Dans un nouveau signe de dégradation des relations entre la France et le Niger, le régime militaire au pouvoir à Niamey a retiré mardi l’autorisation d’exercer à l’ONG française Acted. Cette décision, dont les motifs n’ont pas été précisés, s’ajoute à une longue liste de prises de position hostiles à la France de la part des nouvelles autorités nigériennes.

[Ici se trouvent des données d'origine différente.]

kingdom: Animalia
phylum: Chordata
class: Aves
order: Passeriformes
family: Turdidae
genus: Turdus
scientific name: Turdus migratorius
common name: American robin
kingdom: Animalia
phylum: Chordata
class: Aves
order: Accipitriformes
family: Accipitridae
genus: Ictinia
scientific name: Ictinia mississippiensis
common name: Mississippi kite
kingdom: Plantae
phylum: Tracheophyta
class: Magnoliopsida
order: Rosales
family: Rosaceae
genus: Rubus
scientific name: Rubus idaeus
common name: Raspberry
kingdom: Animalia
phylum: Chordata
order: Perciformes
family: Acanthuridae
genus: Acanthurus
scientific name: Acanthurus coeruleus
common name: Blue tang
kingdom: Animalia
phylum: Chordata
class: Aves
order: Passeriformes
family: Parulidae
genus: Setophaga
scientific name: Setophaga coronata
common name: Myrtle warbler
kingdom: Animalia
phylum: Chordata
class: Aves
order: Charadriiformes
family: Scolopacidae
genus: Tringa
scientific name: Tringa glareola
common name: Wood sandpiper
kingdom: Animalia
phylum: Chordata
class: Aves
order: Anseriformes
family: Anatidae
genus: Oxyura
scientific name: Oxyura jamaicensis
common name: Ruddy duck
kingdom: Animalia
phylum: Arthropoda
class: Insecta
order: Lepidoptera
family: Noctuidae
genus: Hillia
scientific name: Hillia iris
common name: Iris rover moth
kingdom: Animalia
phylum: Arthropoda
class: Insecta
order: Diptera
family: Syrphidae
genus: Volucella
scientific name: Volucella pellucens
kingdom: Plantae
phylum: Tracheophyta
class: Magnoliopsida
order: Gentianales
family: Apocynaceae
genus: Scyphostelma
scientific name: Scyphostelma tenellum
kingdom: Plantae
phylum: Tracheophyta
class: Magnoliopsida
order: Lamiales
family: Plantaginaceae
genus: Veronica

L’ONG Acted Persona Non Grata au Niger
Selon un arrêté du ministère nigérien de l’Intérieur consulté par l’AFP, “l’autorisation d’exercice accordée à l’ONG dénommée Agence d’Aide à la Coopération et au Développement – Acted (…) est retirée” à compter de mardi. Le document, signé par le ministre, le général Mohamed Toumba, n’apporte aucune précision sur les raisons de cette sanction. Une autre ONG locale, Action pour le Bien-Être (APBE), a été visée par une mesure similaire.
Une Décision Saluée par les Partisans du Régime
Sur les réseaux sociaux, des voix favorables au régime ont salué cette décision. Ibrahim Bana, une personnalité influente sur Facebook, a ainsi déclaré : “La marche vers la souveraineté nationale est en pleine progression au Niger ! Le retrait des agréments de certaines ONG, dont les actions ne s’alignent pas avec les priorités de notre peuple, est un signal fort. Le Niger montre ainsi qu’il est maître de son destin, que l’aide internationale doit respecter notre vision, nos valeurs, et nos besoins.“
Un Virage Souverainiste et Anti-Occidental Depuis le Coup d’État
Depuis leur arrivée au pouvoir par un putsch en juillet 2023, les généraux à la tête du Niger ont multiplié les prises de position hostiles à l’Occident, et particulièrement à la France, au nom de la défense de la souveraineté nationale. Parmi les mesures emblématiques, on peut citer :
- L’obtention du départ des soldats français et américains engagés dans la lutte anti-jihadiste
- L’expulsion de l’ambassadeur de France
- La fermeture du centre culturel franco-nigérien en tant qu’établissement binational
Acted Présente au Niger Depuis 2009
Implantée au Niger depuis 2009, l’ONG Acted intervenait dans plusieurs régions du pays pour “fournir une réponse d’urgence” aux populations déplacées, dans un contexte de violences jihadistes. En 2020, l’organisation avait été durement touchée par l’assassinat de six de ses jeunes humanitaires français, aux côtés de leur chauffeur et leur guide nigériens, dans une attaque jihadiste près de Niamey revendiquée par l’État islamique.
Suite à ce drame, Acted avait temporairement suspendu ses activités au Niger, mais s’était engagée à poursuivre sa mission dans le pays sur le long terme. Contactée par l’AFP, l’ONG n’a pas souhaité commenter la décision des autorités à ce stade.
Quel Avenir pour l’Aide Internationale au Niger ?
L’expulsion d’Acted soulève des questions sur l’avenir de l’action des ONG et plus largement de l’aide internationale au Niger. Le pays, parmi les plus pauvres au monde, fait face à d’immenses défis humanitaires et de développement. Mais le durcissement du régime envers les acteurs occidentaux pourrait compliquer la conduite des programmes sur le terrain.
Selon des observateurs, cette nouvelle illustration de la crispation des relations entre Niamey et Paris pourrait préfigurer d’autres décisions similaires dans les semaines à venir. La France, ex-puissance coloniale, apparait plus que jamais persona non grata aux yeux des militaires nigériens, déterminés à rompre avec des décennies de liens étroits.
Reste à voir si ce tournant souverainiste permettra réellement au Niger de s’affranchir de sa dépendance à l’aide extérieure et de tracer une voie plus autonome vers le développement, comme le promet le nouveau pouvoir. Ou si au contraire il risque d’isoler davantage ce pays déjà fragilisé, au cœur d’une région sahélienne en proie à une grave crise sécuritaire.